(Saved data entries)
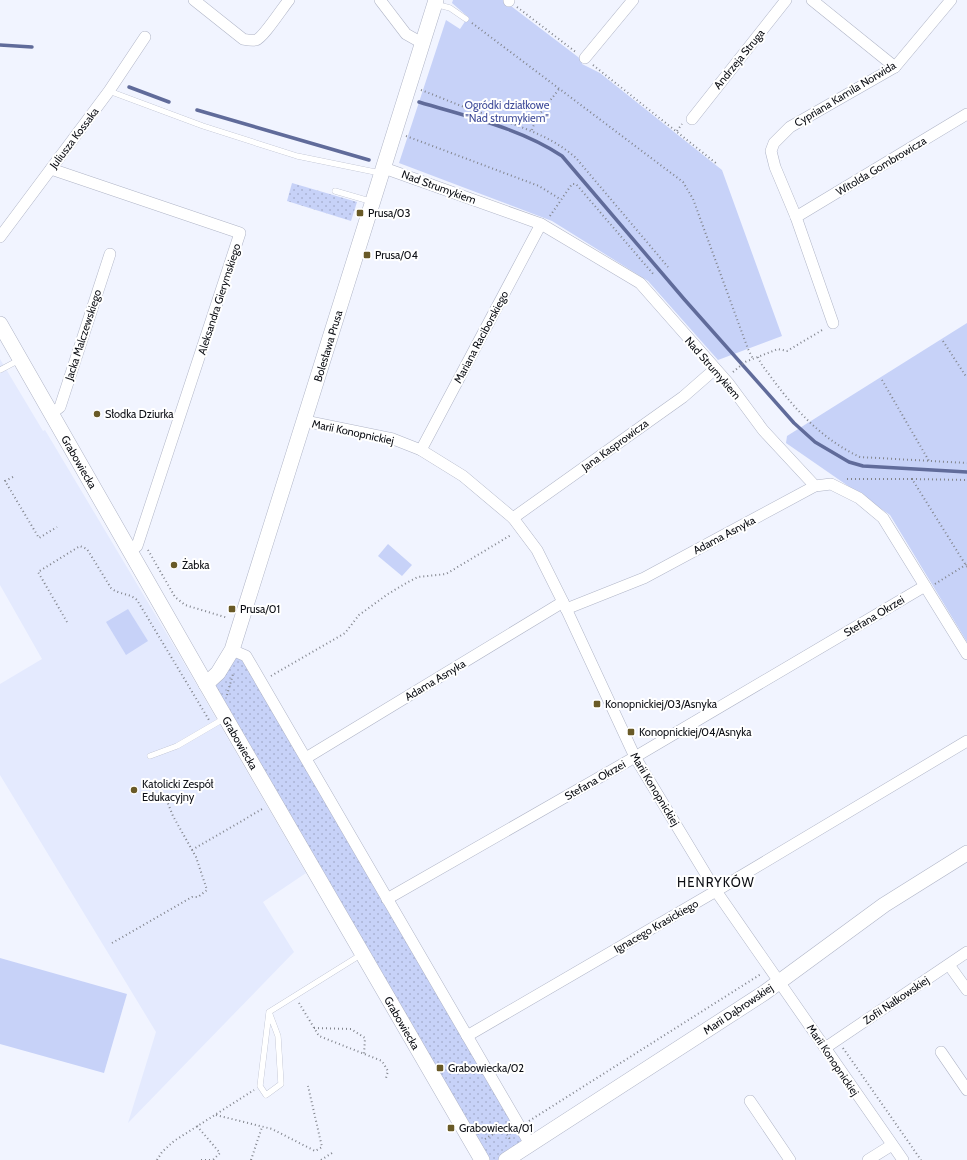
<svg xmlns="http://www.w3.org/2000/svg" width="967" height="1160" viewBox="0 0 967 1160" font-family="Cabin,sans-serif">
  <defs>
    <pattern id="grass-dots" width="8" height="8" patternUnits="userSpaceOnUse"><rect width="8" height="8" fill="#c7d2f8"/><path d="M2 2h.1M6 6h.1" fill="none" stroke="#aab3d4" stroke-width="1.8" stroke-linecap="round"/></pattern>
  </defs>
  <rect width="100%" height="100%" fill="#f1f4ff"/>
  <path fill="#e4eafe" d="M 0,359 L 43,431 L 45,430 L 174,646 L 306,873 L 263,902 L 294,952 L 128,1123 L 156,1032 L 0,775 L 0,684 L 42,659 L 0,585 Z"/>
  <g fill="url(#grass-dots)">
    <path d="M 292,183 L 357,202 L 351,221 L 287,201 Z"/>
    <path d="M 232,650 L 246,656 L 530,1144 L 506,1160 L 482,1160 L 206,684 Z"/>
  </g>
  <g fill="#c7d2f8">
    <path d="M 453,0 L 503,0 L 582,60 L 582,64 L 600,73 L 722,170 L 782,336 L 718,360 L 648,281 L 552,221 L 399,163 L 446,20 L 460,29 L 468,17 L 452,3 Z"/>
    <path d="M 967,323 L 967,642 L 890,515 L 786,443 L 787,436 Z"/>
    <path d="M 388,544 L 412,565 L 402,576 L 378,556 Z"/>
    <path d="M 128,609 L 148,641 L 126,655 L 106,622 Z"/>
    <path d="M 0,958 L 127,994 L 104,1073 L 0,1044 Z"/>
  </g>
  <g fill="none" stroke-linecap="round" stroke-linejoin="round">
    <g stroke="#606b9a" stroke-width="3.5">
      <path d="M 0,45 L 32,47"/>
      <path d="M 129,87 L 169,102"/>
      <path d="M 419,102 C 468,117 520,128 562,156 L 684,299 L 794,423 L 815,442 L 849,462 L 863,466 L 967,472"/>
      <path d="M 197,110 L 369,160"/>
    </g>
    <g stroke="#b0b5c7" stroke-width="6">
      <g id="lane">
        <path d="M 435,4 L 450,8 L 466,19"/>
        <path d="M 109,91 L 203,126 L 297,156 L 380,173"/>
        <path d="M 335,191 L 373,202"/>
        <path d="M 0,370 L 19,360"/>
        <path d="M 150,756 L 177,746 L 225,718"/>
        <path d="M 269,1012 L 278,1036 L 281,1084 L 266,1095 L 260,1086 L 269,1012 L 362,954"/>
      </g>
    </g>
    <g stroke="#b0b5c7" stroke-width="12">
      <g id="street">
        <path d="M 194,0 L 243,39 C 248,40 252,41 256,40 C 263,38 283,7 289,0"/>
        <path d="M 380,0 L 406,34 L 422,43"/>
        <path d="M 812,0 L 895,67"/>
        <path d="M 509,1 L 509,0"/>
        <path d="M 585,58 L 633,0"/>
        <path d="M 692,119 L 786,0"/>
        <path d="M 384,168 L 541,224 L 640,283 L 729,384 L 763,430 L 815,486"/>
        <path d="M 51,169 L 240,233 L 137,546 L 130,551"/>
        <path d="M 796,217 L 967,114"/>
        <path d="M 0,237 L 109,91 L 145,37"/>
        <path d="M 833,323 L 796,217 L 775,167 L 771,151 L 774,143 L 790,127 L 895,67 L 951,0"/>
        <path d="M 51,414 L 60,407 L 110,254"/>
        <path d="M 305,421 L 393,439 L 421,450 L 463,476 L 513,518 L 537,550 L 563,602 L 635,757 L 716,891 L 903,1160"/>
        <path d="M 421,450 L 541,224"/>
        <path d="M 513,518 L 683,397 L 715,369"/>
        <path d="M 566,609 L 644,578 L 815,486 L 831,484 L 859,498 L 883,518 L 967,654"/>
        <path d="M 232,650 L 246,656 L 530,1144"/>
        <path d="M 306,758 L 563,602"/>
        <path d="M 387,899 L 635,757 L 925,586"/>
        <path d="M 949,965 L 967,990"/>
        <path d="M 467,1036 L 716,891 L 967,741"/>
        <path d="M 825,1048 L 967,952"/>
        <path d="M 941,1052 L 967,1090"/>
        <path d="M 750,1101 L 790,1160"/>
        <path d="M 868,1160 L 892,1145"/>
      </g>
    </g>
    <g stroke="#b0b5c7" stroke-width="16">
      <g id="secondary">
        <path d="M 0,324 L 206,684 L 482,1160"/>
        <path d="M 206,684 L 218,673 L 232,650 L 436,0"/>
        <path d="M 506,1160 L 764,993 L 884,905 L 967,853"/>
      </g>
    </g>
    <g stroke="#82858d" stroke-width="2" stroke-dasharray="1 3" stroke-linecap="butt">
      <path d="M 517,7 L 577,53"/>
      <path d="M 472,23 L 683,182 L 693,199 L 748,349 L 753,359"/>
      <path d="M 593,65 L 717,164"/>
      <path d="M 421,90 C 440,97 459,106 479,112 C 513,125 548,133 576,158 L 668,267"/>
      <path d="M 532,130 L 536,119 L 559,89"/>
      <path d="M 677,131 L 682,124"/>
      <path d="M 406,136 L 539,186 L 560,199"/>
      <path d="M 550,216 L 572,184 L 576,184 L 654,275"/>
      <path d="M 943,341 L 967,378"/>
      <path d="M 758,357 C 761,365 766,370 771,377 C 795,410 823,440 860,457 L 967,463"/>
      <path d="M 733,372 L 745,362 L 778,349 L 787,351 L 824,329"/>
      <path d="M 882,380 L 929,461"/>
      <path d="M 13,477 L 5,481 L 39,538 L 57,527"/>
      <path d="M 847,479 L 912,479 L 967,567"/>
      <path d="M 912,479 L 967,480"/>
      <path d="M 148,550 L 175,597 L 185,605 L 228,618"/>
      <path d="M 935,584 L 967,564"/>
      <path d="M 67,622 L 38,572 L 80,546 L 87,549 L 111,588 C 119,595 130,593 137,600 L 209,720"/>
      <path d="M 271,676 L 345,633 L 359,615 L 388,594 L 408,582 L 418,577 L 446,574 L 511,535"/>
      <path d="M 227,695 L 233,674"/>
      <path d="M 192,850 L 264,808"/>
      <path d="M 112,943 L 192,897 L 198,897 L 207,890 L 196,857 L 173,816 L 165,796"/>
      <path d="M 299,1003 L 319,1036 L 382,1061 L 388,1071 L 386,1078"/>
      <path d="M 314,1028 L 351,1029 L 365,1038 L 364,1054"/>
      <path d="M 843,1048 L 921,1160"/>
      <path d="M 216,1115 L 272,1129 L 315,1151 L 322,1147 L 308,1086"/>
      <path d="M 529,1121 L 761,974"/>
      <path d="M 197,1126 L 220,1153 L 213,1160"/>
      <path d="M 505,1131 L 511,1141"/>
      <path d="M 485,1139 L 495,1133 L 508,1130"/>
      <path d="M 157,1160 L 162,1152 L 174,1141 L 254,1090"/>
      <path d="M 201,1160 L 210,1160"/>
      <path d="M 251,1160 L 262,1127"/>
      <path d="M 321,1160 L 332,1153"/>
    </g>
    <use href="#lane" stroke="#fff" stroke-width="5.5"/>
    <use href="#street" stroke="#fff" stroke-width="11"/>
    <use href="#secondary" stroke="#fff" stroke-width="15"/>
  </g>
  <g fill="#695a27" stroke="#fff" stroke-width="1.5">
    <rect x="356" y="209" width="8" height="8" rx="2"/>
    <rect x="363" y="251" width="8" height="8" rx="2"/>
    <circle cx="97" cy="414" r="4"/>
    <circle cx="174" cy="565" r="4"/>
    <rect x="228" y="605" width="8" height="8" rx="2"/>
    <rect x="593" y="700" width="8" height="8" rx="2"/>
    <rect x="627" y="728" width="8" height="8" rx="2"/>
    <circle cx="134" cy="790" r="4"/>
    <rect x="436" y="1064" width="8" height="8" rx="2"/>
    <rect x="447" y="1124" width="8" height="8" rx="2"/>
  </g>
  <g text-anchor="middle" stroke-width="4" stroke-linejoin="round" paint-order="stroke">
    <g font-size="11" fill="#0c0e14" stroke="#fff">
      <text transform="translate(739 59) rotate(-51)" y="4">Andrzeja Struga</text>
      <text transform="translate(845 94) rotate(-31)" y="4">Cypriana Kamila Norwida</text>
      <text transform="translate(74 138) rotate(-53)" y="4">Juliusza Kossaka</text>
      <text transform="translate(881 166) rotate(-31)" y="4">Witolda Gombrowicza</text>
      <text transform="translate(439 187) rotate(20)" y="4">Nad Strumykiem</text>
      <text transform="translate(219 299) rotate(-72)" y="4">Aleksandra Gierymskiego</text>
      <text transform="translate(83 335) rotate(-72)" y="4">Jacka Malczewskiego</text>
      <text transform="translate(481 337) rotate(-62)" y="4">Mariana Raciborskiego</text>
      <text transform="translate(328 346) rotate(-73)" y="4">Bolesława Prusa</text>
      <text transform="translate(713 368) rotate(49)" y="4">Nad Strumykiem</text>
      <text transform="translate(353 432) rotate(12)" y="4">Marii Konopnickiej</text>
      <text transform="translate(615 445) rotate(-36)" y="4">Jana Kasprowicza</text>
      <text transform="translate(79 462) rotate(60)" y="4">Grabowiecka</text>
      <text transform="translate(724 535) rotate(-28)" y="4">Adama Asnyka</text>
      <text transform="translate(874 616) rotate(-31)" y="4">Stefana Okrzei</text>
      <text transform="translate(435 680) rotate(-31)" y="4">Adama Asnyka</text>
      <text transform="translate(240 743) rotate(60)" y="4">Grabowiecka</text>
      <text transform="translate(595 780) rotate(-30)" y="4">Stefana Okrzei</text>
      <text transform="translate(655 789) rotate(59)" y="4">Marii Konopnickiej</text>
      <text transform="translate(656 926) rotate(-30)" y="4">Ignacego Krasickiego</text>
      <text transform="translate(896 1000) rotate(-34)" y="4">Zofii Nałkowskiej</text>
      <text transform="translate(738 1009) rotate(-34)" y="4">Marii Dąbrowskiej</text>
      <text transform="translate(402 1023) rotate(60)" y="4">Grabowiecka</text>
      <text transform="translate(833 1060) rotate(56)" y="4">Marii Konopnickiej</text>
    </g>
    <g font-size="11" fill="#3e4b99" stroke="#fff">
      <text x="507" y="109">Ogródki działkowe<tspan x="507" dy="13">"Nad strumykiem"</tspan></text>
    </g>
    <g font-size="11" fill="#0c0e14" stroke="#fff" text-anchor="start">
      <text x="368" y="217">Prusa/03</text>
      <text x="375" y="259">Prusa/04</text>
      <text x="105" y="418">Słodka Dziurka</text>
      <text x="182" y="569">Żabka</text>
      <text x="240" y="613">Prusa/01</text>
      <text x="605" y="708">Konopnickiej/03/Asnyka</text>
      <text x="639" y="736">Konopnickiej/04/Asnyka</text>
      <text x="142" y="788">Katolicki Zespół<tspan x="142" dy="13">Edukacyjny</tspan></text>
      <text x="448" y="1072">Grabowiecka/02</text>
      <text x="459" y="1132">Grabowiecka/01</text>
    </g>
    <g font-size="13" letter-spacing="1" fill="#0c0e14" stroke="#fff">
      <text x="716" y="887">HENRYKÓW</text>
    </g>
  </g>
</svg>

...

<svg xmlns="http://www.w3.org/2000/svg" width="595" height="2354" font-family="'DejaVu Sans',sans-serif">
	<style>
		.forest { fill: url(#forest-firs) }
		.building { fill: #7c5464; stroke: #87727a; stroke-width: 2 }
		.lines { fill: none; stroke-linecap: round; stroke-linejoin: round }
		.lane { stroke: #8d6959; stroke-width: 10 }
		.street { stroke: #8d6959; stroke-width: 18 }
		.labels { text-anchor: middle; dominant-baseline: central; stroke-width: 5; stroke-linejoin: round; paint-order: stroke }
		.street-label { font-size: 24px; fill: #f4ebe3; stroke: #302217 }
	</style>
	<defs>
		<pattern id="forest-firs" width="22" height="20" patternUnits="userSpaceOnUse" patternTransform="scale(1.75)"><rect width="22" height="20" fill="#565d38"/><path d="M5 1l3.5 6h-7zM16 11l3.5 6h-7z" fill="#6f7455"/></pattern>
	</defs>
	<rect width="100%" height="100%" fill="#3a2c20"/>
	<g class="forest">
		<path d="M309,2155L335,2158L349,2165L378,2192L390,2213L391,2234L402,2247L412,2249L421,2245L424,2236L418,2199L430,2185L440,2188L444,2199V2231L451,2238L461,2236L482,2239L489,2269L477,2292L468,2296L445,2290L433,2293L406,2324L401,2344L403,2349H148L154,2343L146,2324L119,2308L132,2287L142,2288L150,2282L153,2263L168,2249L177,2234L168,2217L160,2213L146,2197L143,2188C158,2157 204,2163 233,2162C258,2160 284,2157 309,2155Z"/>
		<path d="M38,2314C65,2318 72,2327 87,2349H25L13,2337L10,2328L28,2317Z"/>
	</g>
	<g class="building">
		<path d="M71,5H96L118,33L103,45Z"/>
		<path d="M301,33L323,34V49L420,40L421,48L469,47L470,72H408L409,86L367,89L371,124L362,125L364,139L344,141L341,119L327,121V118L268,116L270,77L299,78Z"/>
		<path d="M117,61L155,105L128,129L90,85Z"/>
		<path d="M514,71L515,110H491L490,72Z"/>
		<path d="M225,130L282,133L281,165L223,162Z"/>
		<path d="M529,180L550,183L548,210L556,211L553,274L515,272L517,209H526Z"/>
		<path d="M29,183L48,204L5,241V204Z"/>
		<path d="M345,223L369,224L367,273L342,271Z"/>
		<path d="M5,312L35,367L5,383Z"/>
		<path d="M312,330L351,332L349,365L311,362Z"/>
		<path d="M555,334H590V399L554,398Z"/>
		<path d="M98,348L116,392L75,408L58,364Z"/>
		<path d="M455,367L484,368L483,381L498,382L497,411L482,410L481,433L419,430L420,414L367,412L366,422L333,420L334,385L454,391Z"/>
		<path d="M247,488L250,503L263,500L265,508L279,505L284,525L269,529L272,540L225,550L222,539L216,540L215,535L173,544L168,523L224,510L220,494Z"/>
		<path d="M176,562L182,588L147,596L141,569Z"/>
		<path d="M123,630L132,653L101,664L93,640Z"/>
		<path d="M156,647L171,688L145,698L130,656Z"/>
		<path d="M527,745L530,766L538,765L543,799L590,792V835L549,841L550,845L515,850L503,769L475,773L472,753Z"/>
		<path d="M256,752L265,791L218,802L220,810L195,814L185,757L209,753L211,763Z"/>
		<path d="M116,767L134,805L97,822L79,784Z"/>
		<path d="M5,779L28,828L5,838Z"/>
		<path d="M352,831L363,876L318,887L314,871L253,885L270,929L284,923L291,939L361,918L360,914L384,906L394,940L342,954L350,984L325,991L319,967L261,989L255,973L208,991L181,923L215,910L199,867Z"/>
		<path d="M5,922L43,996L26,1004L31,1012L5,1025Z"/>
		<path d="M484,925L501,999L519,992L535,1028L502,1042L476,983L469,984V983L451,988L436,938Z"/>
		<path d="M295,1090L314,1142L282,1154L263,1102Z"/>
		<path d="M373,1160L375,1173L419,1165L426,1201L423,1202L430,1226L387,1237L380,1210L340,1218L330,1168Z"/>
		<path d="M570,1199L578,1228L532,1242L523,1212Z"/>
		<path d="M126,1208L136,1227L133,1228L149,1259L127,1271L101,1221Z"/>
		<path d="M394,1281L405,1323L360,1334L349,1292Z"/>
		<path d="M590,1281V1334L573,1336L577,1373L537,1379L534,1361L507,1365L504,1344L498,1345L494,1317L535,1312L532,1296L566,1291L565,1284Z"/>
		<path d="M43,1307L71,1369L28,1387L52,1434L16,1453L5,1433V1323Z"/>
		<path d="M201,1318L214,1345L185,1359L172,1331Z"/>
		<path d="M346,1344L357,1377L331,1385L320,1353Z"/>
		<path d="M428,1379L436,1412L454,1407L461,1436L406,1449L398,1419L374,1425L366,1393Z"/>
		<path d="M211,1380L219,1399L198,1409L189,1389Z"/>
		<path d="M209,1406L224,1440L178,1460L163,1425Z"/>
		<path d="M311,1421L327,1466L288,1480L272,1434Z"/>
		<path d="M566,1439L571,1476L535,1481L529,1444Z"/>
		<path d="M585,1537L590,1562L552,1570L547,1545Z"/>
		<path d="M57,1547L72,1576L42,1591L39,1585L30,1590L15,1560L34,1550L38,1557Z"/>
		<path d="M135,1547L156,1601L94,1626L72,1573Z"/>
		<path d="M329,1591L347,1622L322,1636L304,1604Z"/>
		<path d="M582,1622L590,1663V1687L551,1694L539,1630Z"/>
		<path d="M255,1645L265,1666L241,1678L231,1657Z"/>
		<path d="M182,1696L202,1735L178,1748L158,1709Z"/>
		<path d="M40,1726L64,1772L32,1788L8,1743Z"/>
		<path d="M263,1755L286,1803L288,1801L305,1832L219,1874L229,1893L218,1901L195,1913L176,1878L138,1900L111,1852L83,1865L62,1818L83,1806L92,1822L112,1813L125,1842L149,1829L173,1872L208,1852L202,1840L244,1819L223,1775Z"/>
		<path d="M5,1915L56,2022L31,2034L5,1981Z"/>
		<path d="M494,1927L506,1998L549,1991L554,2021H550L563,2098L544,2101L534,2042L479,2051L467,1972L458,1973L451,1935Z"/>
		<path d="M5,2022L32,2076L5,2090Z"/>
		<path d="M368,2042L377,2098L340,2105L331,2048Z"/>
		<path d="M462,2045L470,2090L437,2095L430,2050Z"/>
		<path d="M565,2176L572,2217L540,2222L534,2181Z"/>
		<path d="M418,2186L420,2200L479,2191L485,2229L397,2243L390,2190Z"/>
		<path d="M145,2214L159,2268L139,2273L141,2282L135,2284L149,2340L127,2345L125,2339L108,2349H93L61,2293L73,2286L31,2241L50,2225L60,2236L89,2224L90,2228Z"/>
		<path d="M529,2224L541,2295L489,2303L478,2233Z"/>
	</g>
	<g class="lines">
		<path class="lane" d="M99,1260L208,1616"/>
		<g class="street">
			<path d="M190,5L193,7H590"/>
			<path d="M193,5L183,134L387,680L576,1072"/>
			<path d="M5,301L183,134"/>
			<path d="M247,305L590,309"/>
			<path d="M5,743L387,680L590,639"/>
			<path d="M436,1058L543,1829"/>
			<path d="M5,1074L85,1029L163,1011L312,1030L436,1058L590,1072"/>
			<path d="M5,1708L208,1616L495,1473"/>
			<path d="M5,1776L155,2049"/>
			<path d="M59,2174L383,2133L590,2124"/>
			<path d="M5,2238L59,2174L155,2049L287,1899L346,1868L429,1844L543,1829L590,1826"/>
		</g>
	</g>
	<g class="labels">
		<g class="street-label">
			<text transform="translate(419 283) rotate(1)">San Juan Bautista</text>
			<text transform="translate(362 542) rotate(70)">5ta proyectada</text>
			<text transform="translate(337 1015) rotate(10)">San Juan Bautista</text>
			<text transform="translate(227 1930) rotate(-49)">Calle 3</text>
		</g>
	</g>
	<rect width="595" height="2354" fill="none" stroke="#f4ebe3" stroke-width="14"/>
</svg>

[TASK REQUIREMENTS] Filtering the entries above by the word "lines", copy each line that matches.

[WORKED SOLUTION]
		.lines { fill: none; stroke-linecap: round; stroke-linejoin: round }
	<g class="lines">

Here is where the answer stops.